* [DATA EXCERPTS]
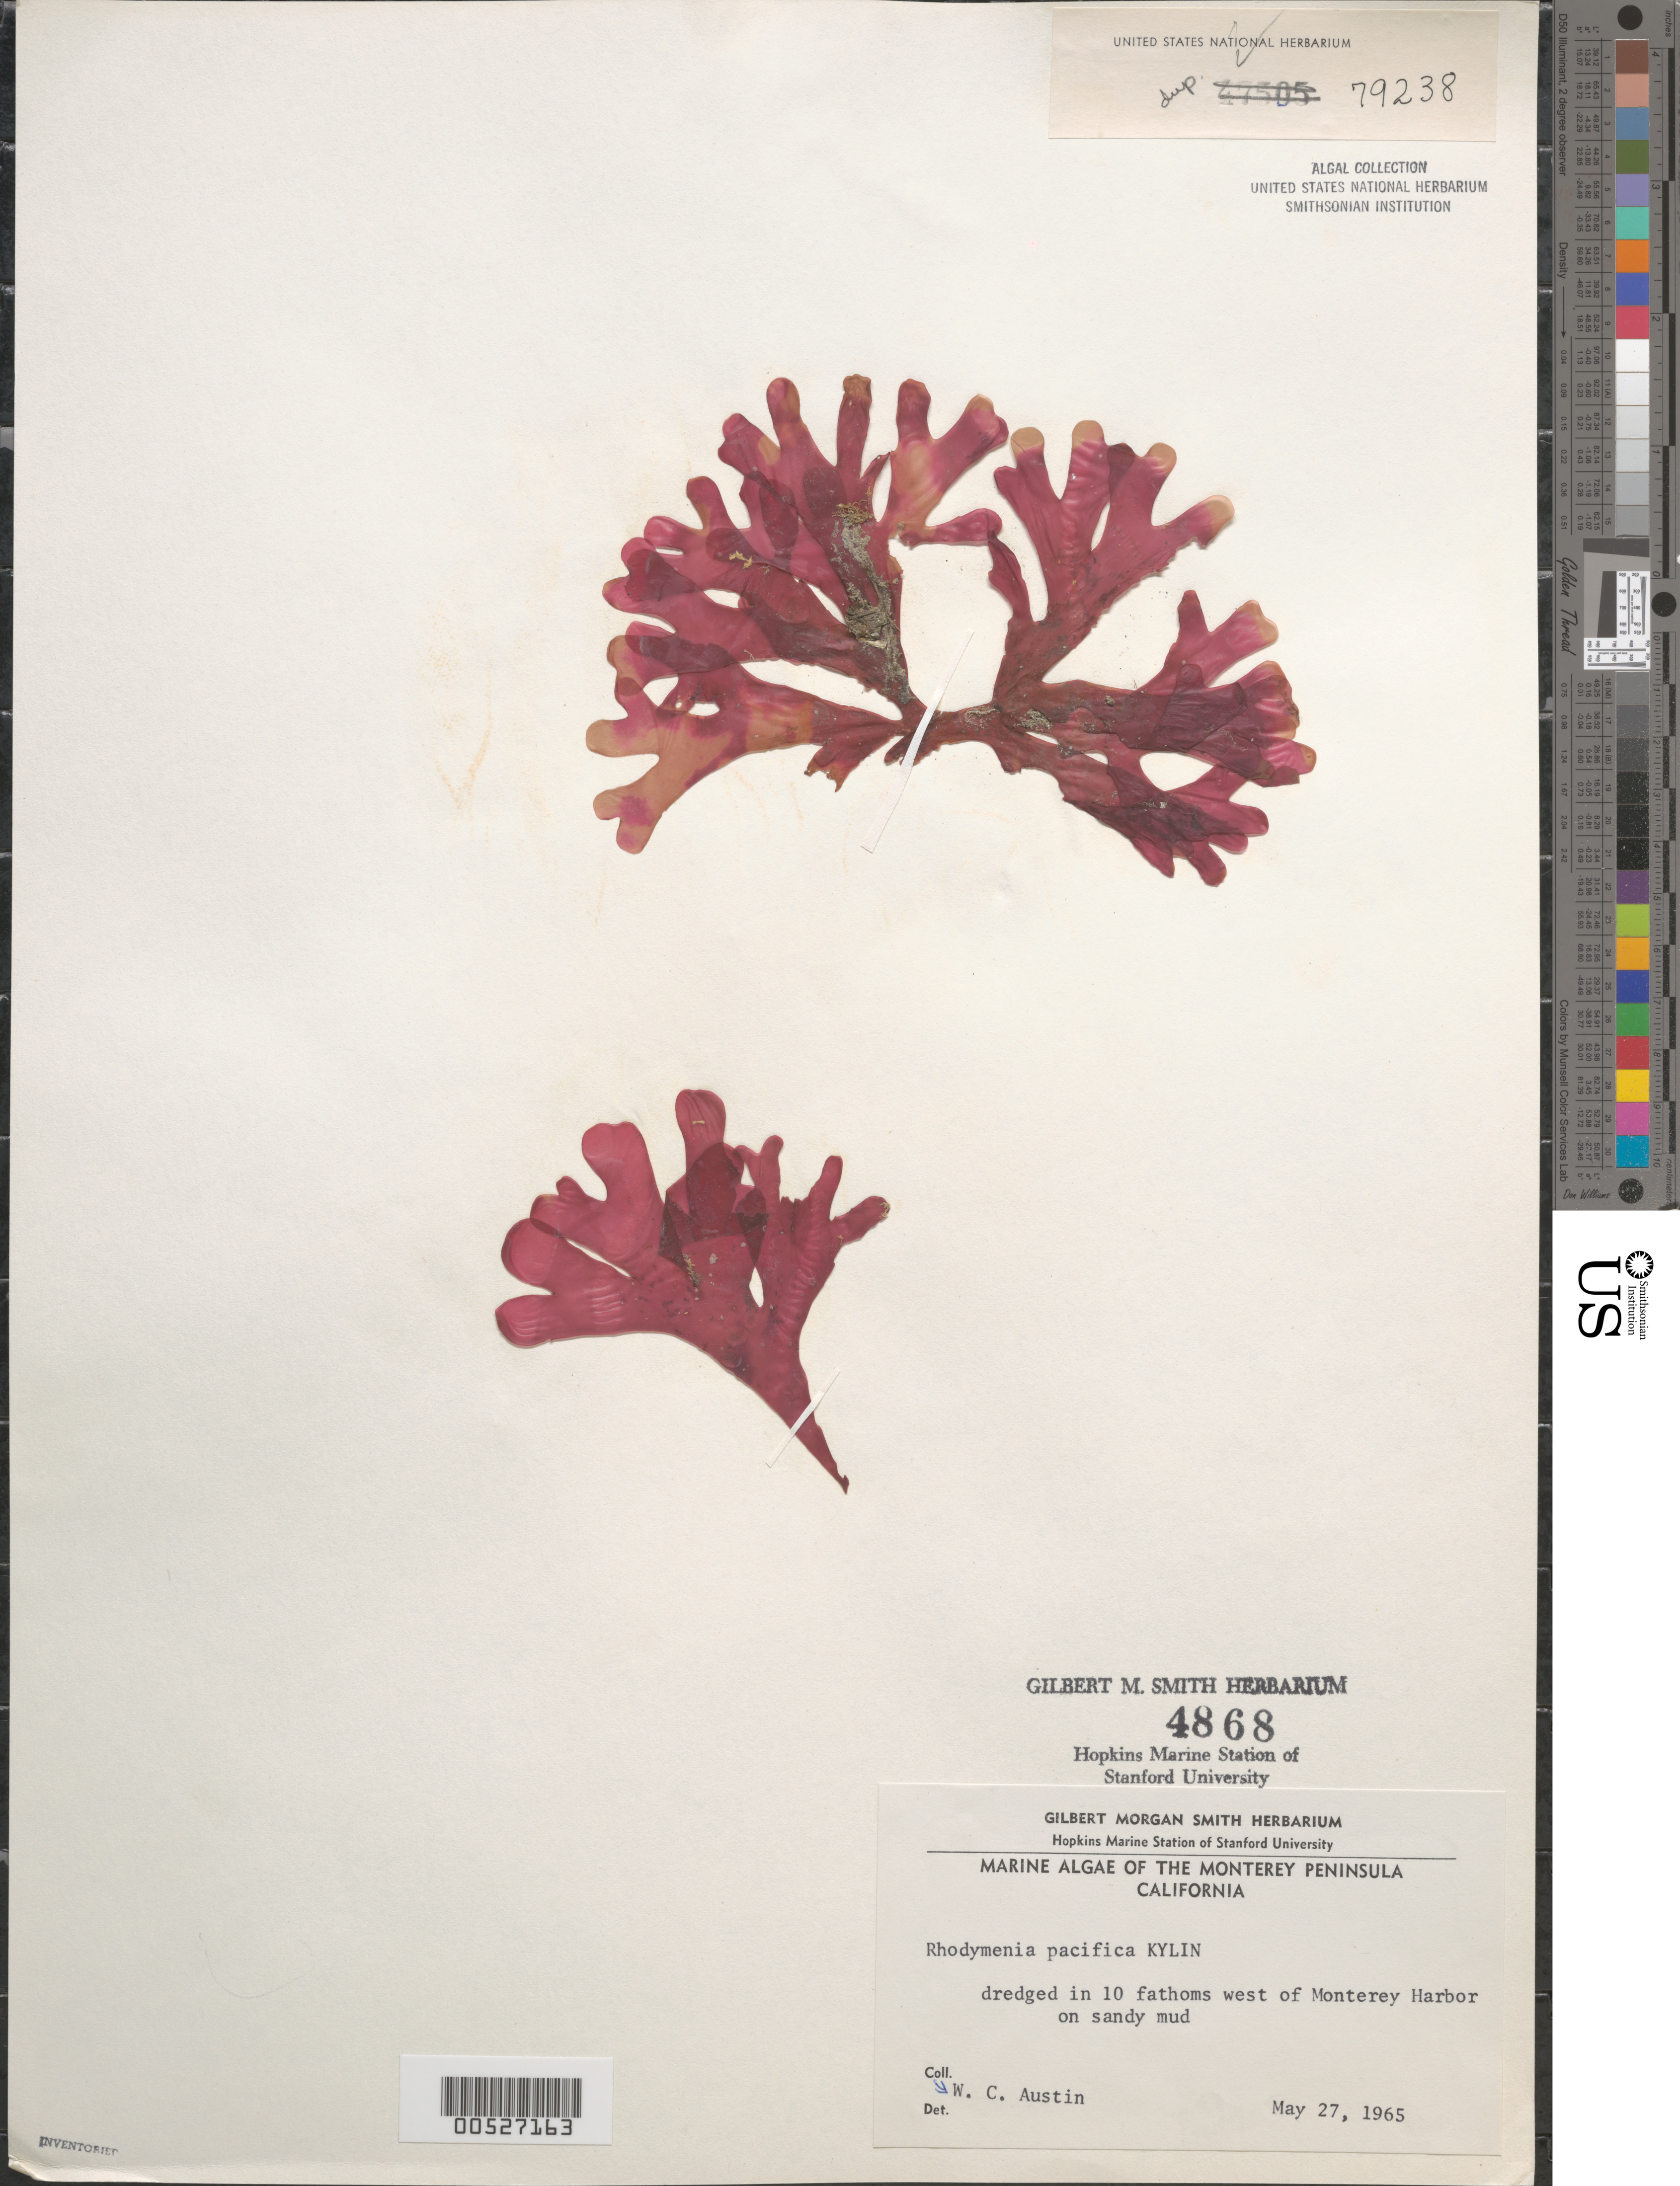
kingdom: Plantae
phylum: Rhodophyta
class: Florideophyceae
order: Rhodymeniales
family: Rhodymeniaceae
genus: Rhodymenia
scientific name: Rhodymenia pacifica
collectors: W. Austin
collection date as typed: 27 May 1965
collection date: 1965-05-27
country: United States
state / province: California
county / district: Monterey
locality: West of Monterey Harbor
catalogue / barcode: US 79238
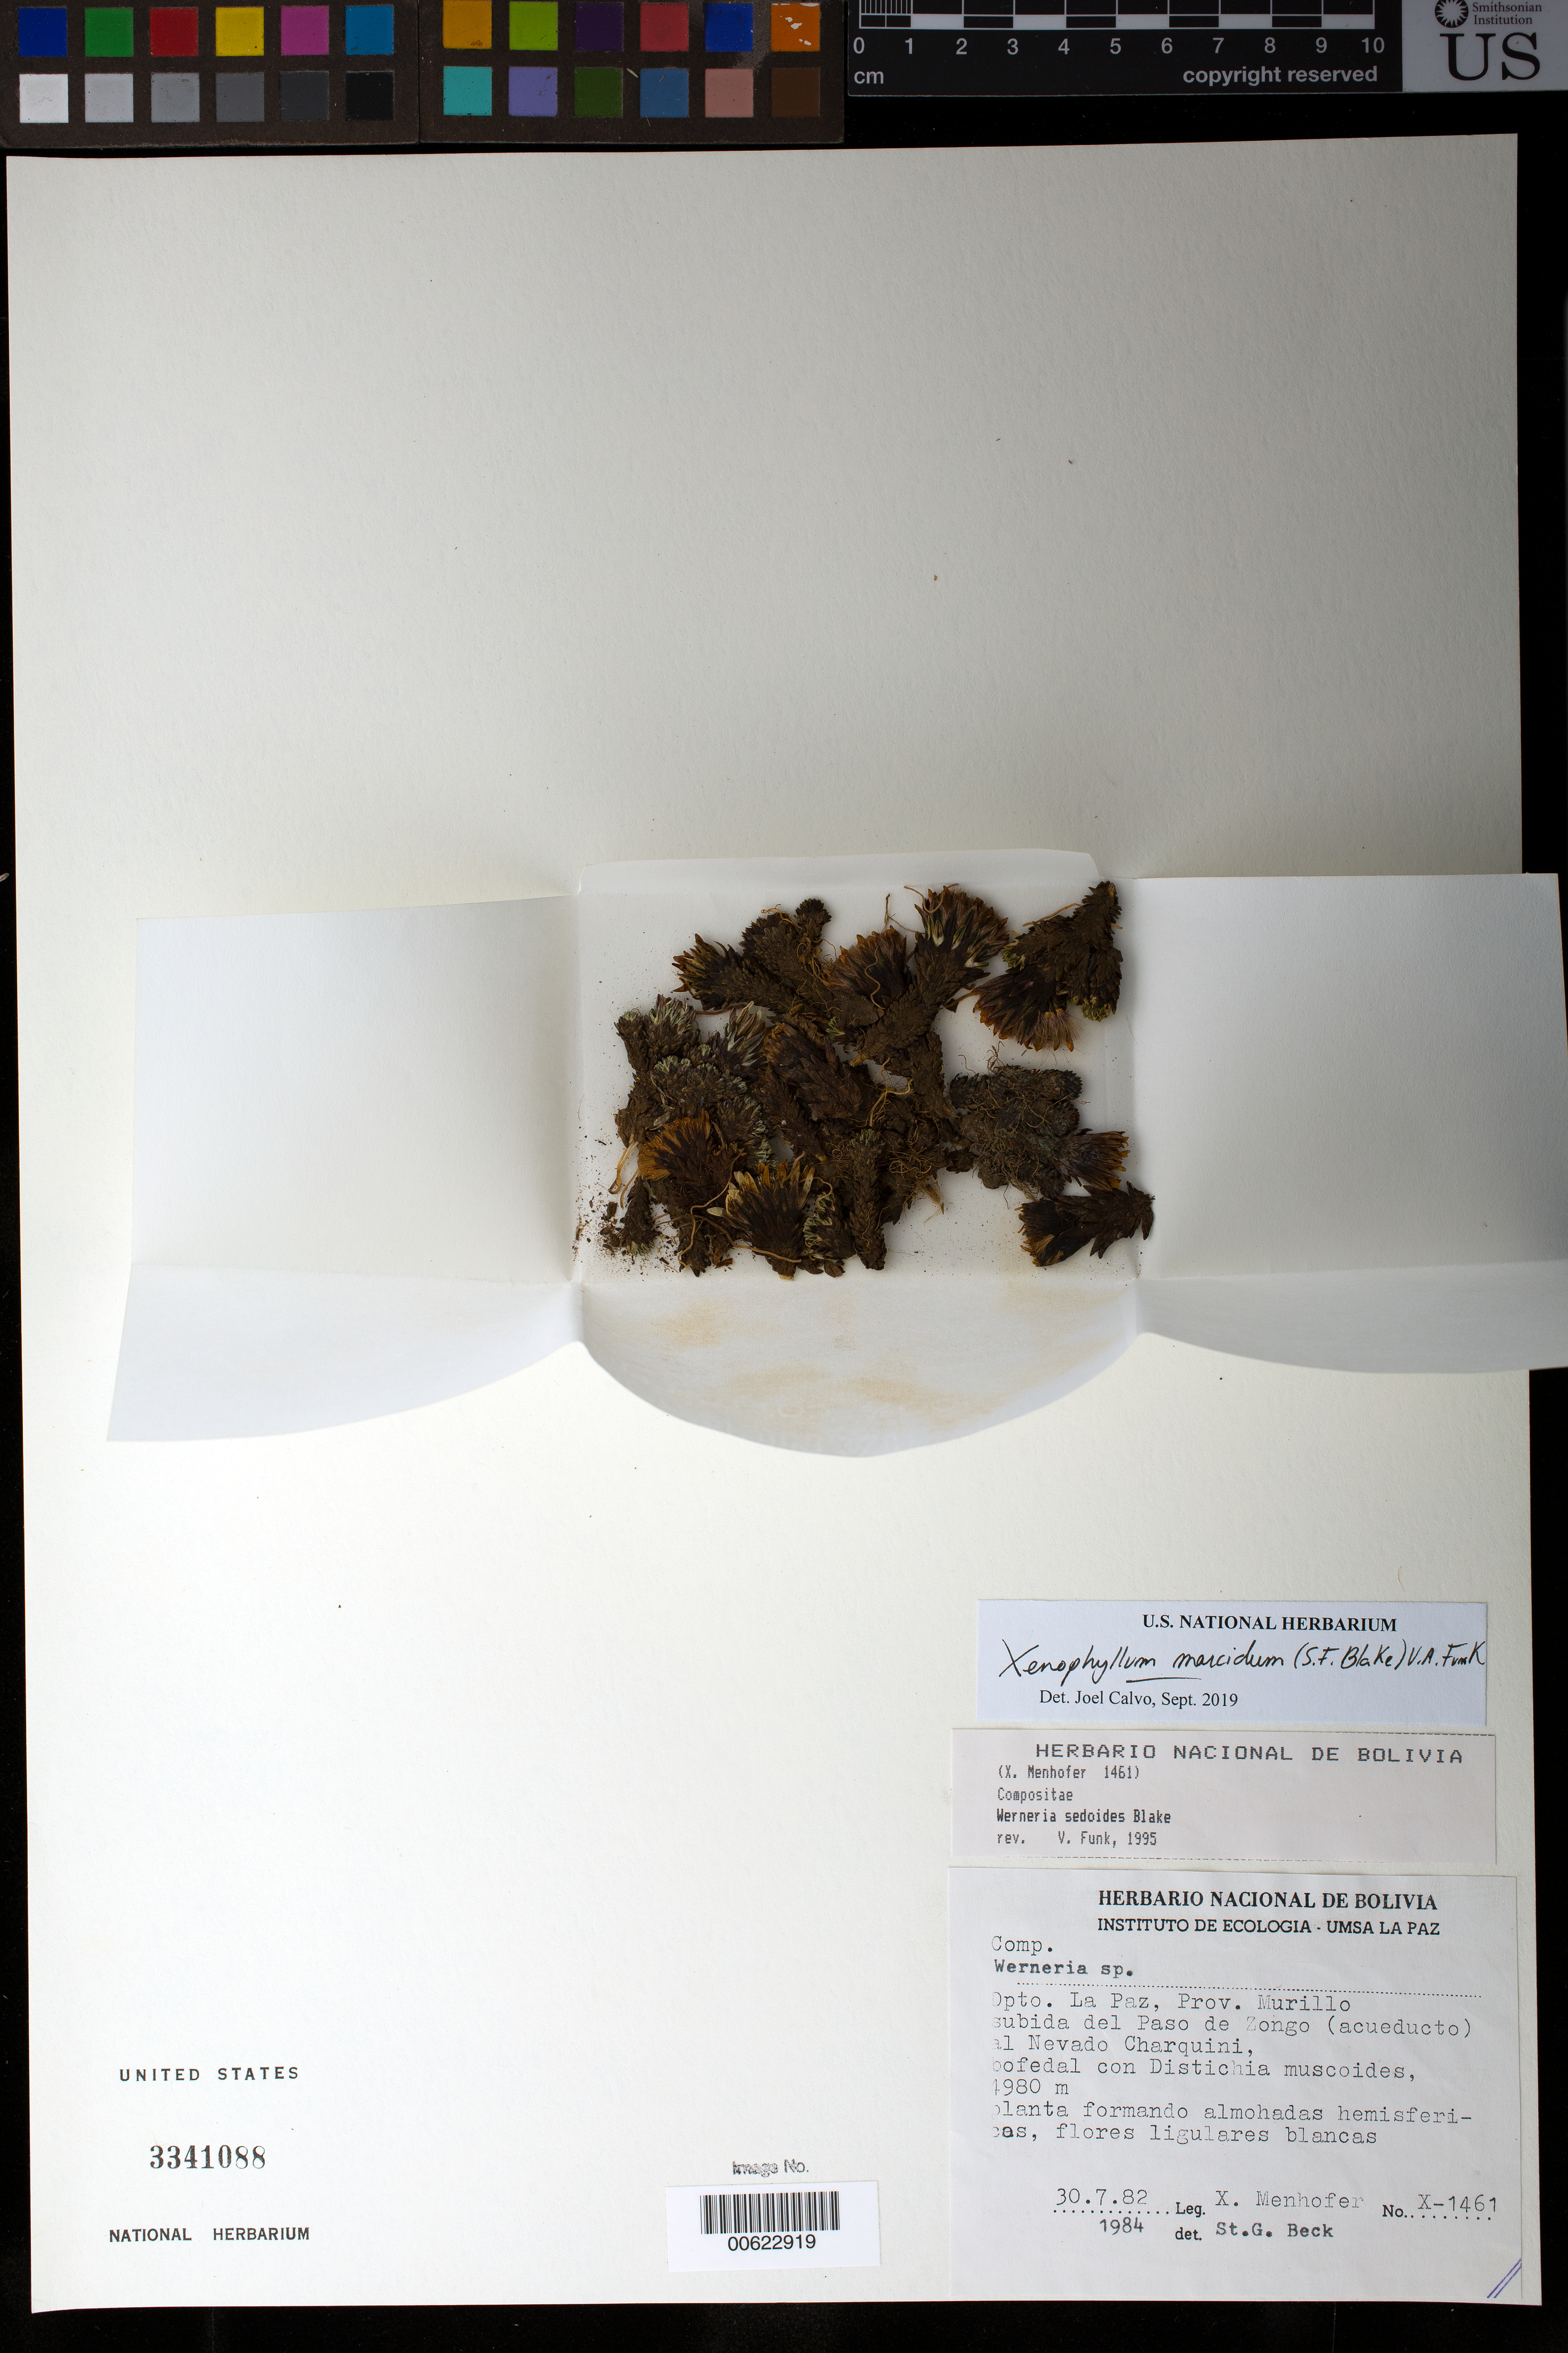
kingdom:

* [TASK STATEMENT] Reproduce all of the lines above verbatim, leaving out the pictures.

* [RESULT OF THIS TASK]
kingdom: Plantae
phylum: Rhodophyta
class: Florideophyceae
order: Rhodymeniales
family: Rhodymeniaceae
genus: Rhodymenia
scientific name: Rhodymenia pacifica
collectors: W. Austin
collection date as typed: 27 May 1965
collection date: 1965-05-27
country: United States
state / province: California
county / district: Monterey
locality: West of Monterey Harbor
catalogue / barcode: US 79238
kingdom:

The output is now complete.